Your objective:
Look for the word "wieder" in the records, and copy each line where it appears.
- - - - -
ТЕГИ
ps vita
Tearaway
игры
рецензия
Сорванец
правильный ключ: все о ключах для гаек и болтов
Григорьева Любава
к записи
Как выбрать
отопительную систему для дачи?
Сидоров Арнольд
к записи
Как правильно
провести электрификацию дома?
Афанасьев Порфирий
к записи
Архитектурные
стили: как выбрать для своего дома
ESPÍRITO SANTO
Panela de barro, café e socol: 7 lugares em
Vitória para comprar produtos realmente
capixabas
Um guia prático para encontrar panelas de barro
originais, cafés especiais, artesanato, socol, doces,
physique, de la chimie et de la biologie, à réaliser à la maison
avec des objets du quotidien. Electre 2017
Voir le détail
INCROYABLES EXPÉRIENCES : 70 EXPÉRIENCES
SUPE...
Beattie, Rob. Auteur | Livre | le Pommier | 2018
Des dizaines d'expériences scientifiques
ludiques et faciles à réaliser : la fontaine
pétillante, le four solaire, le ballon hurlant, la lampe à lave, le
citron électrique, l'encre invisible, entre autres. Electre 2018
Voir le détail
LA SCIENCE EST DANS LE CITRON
- - - - -
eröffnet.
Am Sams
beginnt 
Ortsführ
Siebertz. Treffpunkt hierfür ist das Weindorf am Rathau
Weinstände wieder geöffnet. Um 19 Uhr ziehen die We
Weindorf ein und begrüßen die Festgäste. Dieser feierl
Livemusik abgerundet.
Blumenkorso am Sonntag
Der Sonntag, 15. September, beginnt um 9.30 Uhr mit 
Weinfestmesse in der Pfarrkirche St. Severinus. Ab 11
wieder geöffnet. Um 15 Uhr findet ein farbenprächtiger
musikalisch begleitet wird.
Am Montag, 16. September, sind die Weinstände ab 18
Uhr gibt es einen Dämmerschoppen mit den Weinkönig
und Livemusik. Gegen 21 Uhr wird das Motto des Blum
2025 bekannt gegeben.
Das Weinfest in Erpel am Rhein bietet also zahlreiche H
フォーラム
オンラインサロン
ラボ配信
- - - - -
Result of the exercise:
Weinstände wieder geöffnet. Um 19 Uhr ziehen die We
wieder geöffnet. Um 15 Uhr findet ein farbenprächtiger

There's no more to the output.